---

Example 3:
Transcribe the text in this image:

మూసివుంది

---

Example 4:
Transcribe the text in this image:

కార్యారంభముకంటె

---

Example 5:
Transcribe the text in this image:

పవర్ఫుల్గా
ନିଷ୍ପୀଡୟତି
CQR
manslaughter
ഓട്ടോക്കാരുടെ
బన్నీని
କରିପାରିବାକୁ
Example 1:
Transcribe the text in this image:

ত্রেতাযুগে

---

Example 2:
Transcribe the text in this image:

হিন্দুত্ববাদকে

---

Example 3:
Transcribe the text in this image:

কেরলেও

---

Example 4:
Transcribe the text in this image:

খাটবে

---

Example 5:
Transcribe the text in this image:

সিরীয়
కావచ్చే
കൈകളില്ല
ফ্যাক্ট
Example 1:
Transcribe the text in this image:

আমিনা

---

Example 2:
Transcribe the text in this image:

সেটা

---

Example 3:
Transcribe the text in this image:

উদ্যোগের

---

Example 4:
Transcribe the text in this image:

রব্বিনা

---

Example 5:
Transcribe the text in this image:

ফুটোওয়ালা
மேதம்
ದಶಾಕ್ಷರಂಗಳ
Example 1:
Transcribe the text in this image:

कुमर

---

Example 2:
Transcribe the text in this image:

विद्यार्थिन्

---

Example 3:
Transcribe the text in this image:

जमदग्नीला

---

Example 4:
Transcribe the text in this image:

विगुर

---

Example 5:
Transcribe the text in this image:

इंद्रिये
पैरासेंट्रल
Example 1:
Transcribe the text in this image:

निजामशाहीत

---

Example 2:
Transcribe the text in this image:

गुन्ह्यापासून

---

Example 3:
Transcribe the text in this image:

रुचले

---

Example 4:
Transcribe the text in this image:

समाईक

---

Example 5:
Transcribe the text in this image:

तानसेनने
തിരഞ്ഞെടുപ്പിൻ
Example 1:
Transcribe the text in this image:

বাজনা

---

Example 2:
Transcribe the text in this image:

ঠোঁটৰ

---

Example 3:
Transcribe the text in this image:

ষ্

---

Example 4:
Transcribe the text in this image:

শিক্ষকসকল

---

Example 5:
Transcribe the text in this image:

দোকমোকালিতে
▬▬▬
* **What this task involves**:
What you return must match the entries exactly, word for word.

* **Exercise result**:
---

Example 3:
Transcribe the text in this image:

మూసివుంది

---

Example 4:
Transcribe the text in this image:

కార్యారంభముకంటె

---

Example 5:
Transcribe the text in this image:

పవర్ఫుల్గా
ନିଷ୍ପୀଡୟତି
CQR
manslaughter
ഓട്ടോക്കാരുടെ
బన్నీని
କରିପାରିବାକୁ
Example 1:
Transcribe the text in this image:

ত্রেতাযুগে

---

Example 2:
Transcribe the text in this image:

হিন্দুত্ববাদকে

---

Example 3:
Transcribe the text in this image:

কেরলেও

---

Example 4:
Transcribe the text in this image:

খাটবে

---

Example 5:
Transcribe the text in this image:

সিরীয়
కావచ్చే
കൈകളില്ല
ফ্যাক্ট
Example 1:
Transcribe the text in this image:

আমিনা

---

Example 2:
Transcribe the text in this image:

সেটা

---

Example 3:
Transcribe the text in this image:

উদ্যোগের

---

Example 4:
Transcribe the text in this image:

রব্বিনা

---

Example 5:
Transcribe the text in this image:

ফুটোওয়ালা
மேதம்
ದಶಾಕ್ಷರಂಗಳ
Example 1:
Transcribe the text in this image:

कुमर

---

Example 2:
Transcribe the text in this image:

विद्यार्थिन्

---

Example 3:
Transcribe the text in this image:

जमदग्नीला

---

Example 4:
Transcribe the text in this image:

विगुर

---

Example 5:
Transcribe the text in this image:

इंद्रिये
पैरासेंट्रल
Example 1:
Transcribe the text in this image:

निजामशाहीत

---

Example 2:
Transcribe the text in this image:

गुन्ह्यापासून

---

Example 3:
Transcribe the text in this image:

रुचले

---

Example 4:
Transcribe the text in this image:

समाईक

---

Example 5:
Transcribe the text in this image:

तानसेनने
തിരഞ്ഞെടുപ്പിൻ
Example 1:
Transcribe the text in this image:

বাজনা

---

Example 2:
Transcribe the text in this image:

ঠোঁটৰ

---

Example 3:
Transcribe the text in this image:

ষ্

---

Example 4:
Transcribe the text in this image:

শিক্ষকসকল

---

Example 5:
Transcribe the text in this image:

দোকমোকালিতে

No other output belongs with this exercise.